Data protection

Data Protection Principles:

  1. Personal data shall be processed fairly and lawfully
  2. Personal data shall be obtained for specified and lawful purposes
  3. Personal data shall be adequate, relevant and not excessive
  4. Personal data shall be accurate and up to date
  5. Personal data shall not be kept for longer than is necessary
  6. Personal data shall be processed in accordance with the rights of the subject
  7. Appropriate technological measures shall be taken to safeguard the data
  8. Personal data shall not be transferred outwith the EC unless that country ensures an adequate level of protection for the rights and freedoms of data subjects

Data protection act 1998 governs access to medical records.  Other acts address rights to data not relating to individuals (Freedom of information 2000), or access to records for deceased individuals or for insurance or employment reasons.  It is the duty of the Data Controller (ie whoever decides how data is used) to recognize that a request in written form (incl an email) is a valid request ie no specific form required, data protection act does not need to be cited.

Doctors are still permitted to informally allow access to notes eg for purposes of confirming list of medication.

Applies only to living individuals and excludes anonymized data.

Patients have right to know whether data about them is held, but no need for them to be informed each time it is used.  If factual content is disputed, patient has right to have details amended but should be done so that it is clear change has been made in light of new information.  If doctor believes existing record is accurate  statement of clinical opinion, they may offer patient opportunity to add statement of their own opinion.

If record requested, must be supplied in a permanent format unless disproportionate effort involved, and in a format acceptable to the patient.

Under statutory instrument 2000 no 413 (Disclosure if information that may harm somenone’s health) data controller can restrict access to record but otherwise there is no restriction on the type or age of record (eg electronic or paper).  GMC advises that potentially causing upset is not sufficient grounds to withhold access.

Access must be given within 40 days of request and any applicable fee.

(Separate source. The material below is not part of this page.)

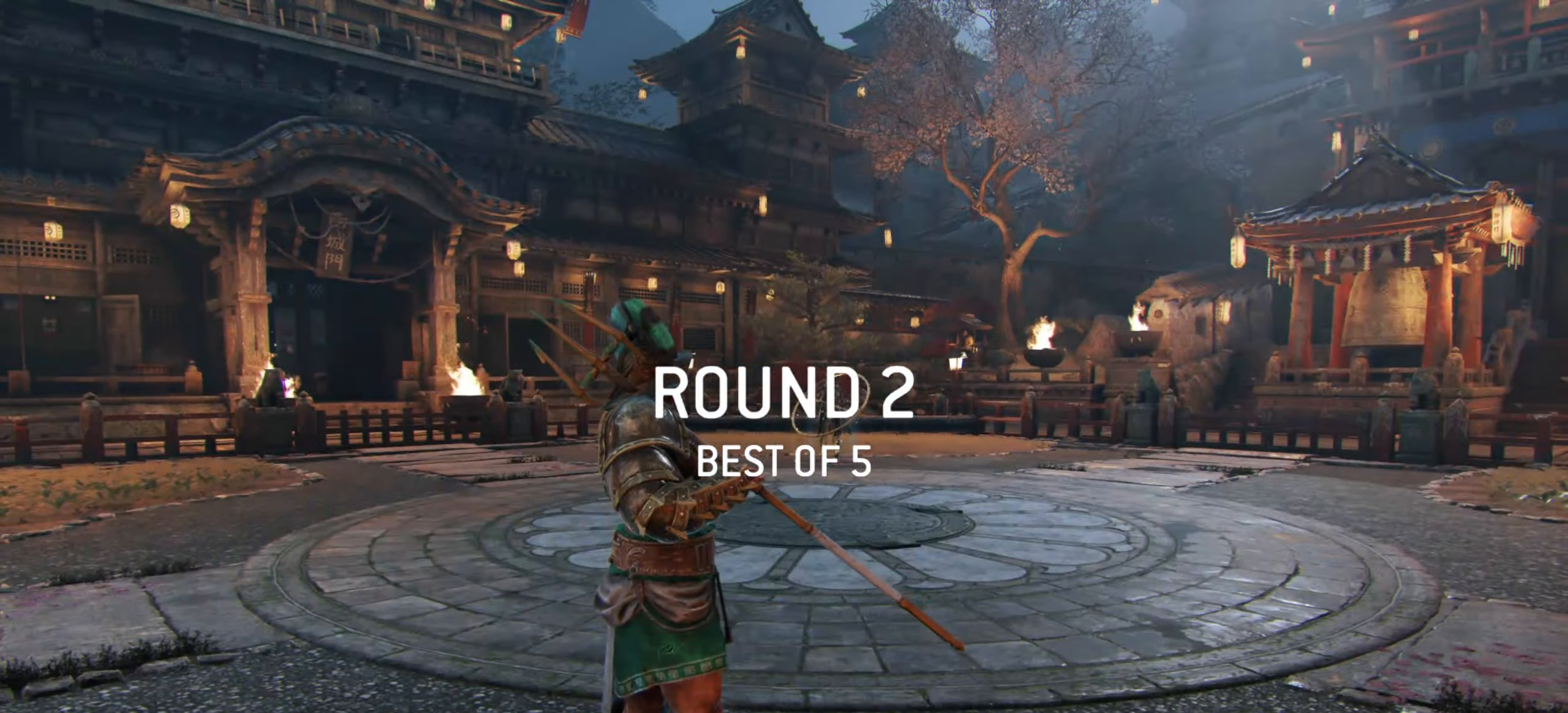
Gameplay with keyboard and mouse; each line is a JSON object with the keys and mouse buttons held at the frame after it. "events" lists presses ("down") and releases ("up") of "a", "ctrl", "d", "e", "q", "s", "shift", "space", "w", "mouse_left", "mouse_wheel", "mouse_right" and "mouse_mb5" between this image and that frame as [ms after this image, input, new state], when the widget could be followed in between. "mouse_left", "mouse_wheel", "mouse_right", "mouse_mb5" = the "left", "wheel", "right", "mb5" buttons of the "mouse" list. No other keys are recorded. "wheel" means that the mouse wheel is clicked or scrolled. Mouse movement is not recorded. Not read: mouse_mb4.
{"keys": ["w"], "mouse": [], "events": [[283, "w", "down"]]}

Use of records must be according to the principles of processing fairly and lawfully, obtaining only for specific purposes, adequate, relevant and not excessive; and held only for as long as necessary.  Where use of records is being considered for more indirect purposes, eg audit, then must be done carefully, by named data controller.

Reasonable steps should be taken to ensure that “subject access requests” are genuine and to verify identities, particulary if request seems unusual,or disproportionate (eg whole of case record rather than just certain dates).  Eg Solicitor letters, is signed mandate included and recent?

Not appropriate to hand over notes and let someone else do the sifting – data controller must take appropriate measures to prevent unauthorised or unlawful processing (eg alterations) or accidental loss.

Patient has right to have data explained to them in understandable terms eg jargon, undecipherable text.  If unable to contact the original author, data controller must make an effort to provide explanation, which is no different from what they would do in their own day to day work.

You can ask why data is being requested, eg as part of verification of whether an agent is acting within the scope of their authority, but no legal duty for this info to be provided.